Glasgow, 40, was charged with tampering with evidence and willful neglect of duty, according to court documents.

Busch, 40, and Prysby, 53, were each charged with six counts, including misconduct in office, tampering with evidence and violation of the Michigan Safe Drinking Water Act, according to court documents. Busch, a district manager in the drinking water division, had already been suspended.

Michigan Attorney General Bill Schuette told a news conference to announce the charges that it was “only the beginning and there will be more to come.”

There should no question, however, that the buck stops with Snyder, the governor. The Detroit Free Press agrees and said so in an editorial:

Snyder has accepted responsibility for Flint. But he continues to dodge blame, which he’d prefer to see land at the feet of those career bureaucrats.

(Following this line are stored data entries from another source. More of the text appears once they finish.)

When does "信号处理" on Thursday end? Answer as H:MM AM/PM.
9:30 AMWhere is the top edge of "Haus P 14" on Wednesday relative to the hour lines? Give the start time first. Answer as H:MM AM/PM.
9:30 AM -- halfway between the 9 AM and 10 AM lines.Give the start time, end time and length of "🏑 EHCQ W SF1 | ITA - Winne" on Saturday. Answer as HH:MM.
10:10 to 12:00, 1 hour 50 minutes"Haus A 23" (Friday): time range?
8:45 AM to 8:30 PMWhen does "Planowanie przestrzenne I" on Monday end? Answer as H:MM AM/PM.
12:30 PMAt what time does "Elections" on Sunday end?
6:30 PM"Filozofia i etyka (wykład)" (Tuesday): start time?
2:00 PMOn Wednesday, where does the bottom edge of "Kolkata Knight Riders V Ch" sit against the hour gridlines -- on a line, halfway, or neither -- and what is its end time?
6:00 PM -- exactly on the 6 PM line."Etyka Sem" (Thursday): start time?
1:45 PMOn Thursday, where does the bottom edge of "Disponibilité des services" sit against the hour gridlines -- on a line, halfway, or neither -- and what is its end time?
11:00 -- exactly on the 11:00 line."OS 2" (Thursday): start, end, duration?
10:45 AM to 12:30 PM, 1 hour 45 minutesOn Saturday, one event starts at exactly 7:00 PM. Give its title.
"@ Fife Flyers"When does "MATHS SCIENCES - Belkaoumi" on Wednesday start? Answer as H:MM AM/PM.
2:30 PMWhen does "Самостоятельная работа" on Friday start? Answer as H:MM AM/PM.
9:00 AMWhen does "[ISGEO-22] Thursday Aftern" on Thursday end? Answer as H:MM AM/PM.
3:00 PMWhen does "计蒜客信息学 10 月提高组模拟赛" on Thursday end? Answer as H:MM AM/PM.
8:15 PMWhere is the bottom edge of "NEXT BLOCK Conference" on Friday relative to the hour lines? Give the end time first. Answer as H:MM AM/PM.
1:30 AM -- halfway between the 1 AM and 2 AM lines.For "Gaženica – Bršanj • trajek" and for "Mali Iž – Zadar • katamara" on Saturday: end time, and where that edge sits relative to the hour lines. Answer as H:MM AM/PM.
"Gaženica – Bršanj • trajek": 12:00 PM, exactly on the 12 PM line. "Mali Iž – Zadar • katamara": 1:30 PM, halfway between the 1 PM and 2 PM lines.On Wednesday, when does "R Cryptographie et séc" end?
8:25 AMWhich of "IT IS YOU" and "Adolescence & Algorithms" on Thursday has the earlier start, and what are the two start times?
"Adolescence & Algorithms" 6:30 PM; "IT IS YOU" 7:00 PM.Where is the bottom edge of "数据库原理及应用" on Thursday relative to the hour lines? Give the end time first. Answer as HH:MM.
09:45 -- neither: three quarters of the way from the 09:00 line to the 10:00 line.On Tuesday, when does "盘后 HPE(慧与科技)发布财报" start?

What happened in Flint is complicated, a series of disastrous decisions made and OK’d by numerous government officials, set against the backdrop of decades of urban disinvestment and regional racism.

But here’s the thing: All of those decisions, made on Snyder’s watch, are on the governor’s account. Like any CEO, the governor is responsible for the culture of organization he helms, for the leadership he displays and — should — require from those below him. And so Wednesday’s charges offer no absolution for the governor.

All three men are mid-level managers, the folks who sign off on treatment plans or water sample collections, and for blame to stop at their feet would be a tragic misread of this public health catastrophe.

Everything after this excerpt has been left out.